Recorded data section start

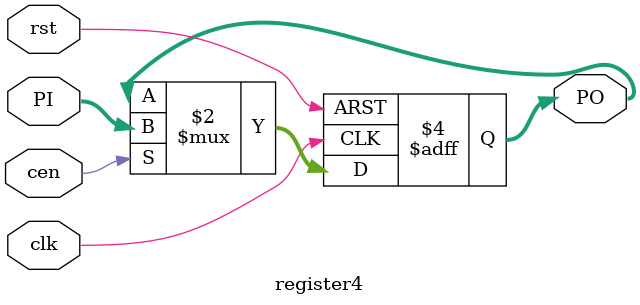
<source format=v>
`timescale 1ns/1ns

module register4(input [3:0] PI , input clk , cen , rst , output reg [3:0] PO);
    always @ (posedge clk , posedge rst) begin 
        if (rst) PO <= 4'd0;
        else if (cen) PO <= PI;
    end
endmodule

</source>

Recorded data section end

Output the entries above exactly, without their pictures.

<source format=v>
`timescale 1ns/1ns

module register4(input [3:0] PI , input clk , cen , rst , output reg [3:0] PO);
    always @ (posedge clk , posedge rst) begin 
        if (rst) PO <= 4'd0;
        else if (cen) PO <= PI;
    end
endmodule

</source>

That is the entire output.